### REQUIRED ACTION
The lines below starting at the line containing "vereisten instellen en gebruik" and ending at the line containing "J'avais mis un" are to be repeated exactly, with both ends kept and nothing else added.

### RECORDS FOR THE TASK

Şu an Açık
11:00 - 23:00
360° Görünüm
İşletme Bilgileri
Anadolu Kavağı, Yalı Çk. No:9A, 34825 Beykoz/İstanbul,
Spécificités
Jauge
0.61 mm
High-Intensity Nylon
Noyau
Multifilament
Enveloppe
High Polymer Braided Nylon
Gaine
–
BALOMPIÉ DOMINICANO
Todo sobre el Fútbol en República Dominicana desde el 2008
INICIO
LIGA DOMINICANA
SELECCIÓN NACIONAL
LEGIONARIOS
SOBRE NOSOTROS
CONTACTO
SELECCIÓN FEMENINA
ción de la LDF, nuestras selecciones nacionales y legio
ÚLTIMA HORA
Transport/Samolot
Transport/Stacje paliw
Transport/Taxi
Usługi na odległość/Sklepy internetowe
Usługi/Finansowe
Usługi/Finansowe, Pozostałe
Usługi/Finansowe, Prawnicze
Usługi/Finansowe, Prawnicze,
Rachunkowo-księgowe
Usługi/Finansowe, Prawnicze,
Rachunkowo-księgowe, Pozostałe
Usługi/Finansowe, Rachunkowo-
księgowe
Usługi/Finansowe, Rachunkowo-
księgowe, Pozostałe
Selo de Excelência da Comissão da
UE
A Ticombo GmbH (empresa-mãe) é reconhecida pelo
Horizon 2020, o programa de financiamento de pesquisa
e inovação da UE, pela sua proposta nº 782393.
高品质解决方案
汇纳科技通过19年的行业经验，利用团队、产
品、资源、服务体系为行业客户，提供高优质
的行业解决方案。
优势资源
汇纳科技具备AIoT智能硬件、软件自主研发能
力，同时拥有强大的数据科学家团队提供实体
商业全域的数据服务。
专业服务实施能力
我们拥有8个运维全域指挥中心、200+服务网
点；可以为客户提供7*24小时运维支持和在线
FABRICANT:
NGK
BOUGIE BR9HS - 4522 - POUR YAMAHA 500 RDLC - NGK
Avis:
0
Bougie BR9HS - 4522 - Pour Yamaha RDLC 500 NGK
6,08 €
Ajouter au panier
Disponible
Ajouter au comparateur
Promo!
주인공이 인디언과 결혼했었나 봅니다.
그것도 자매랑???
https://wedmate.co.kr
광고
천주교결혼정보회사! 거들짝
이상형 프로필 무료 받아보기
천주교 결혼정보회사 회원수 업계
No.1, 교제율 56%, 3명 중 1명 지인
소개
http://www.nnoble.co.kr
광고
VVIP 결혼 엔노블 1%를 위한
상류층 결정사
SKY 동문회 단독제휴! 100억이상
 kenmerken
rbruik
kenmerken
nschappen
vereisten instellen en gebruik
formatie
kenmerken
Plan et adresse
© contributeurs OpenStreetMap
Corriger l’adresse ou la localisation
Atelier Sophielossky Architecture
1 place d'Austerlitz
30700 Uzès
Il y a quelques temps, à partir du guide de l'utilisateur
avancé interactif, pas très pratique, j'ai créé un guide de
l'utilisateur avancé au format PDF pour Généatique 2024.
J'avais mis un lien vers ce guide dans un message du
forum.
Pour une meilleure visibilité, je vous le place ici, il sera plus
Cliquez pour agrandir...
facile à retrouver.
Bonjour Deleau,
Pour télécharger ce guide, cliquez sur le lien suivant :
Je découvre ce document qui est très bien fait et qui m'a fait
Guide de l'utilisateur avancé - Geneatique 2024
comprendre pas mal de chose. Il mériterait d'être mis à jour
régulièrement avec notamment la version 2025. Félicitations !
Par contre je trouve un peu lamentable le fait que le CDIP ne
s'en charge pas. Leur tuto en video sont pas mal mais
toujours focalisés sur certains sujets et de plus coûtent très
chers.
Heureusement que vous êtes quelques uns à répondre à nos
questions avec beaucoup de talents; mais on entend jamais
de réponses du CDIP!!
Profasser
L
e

### SOLUTION FOR THIS TASK
vereisten instellen en gebruik
formatie
kenmerken
Plan et adresse
© contributeurs OpenStreetMap
Corriger l’adresse ou la localisation
Atelier Sophielossky Architecture
1 place d'Austerlitz
30700 Uzès
Il y a quelques temps, à partir du guide de l'utilisateur
avancé interactif, pas très pratique, j'ai créé un guide de
l'utilisateur avancé au format PDF pour Généatique 2024.
J'avais mis un lien vers ce guide dans un message du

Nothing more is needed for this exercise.